Problem description: Filter the data for "даже" and copy matching lines.

Supplied data below:

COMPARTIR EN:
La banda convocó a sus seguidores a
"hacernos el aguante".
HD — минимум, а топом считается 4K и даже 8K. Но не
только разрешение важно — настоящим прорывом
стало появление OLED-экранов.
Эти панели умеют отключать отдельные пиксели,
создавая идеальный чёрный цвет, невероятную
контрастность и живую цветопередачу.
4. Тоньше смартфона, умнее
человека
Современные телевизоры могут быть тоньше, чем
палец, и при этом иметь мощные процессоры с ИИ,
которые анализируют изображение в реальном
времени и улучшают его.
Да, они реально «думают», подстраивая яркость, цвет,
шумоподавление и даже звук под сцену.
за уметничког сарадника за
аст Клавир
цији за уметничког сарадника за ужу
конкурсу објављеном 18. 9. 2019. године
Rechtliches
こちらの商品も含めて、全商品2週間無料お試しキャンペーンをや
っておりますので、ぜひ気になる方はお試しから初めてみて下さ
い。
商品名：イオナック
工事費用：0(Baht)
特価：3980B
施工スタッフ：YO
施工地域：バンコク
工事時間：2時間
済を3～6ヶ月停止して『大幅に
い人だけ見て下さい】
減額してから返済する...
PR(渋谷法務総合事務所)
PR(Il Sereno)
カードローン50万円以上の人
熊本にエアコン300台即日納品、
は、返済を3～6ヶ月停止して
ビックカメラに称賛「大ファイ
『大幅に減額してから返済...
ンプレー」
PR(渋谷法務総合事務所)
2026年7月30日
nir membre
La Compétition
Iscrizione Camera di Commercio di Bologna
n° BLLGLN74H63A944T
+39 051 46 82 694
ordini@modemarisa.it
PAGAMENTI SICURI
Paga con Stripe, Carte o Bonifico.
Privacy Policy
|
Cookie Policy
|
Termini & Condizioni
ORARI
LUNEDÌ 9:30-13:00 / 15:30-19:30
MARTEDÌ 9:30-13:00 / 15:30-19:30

End of Supplied data.

Answer to the exercise:
HD — минимум, а топом считается 4K и даже 8K. Но не
шумоподавление и даже звук под сцену.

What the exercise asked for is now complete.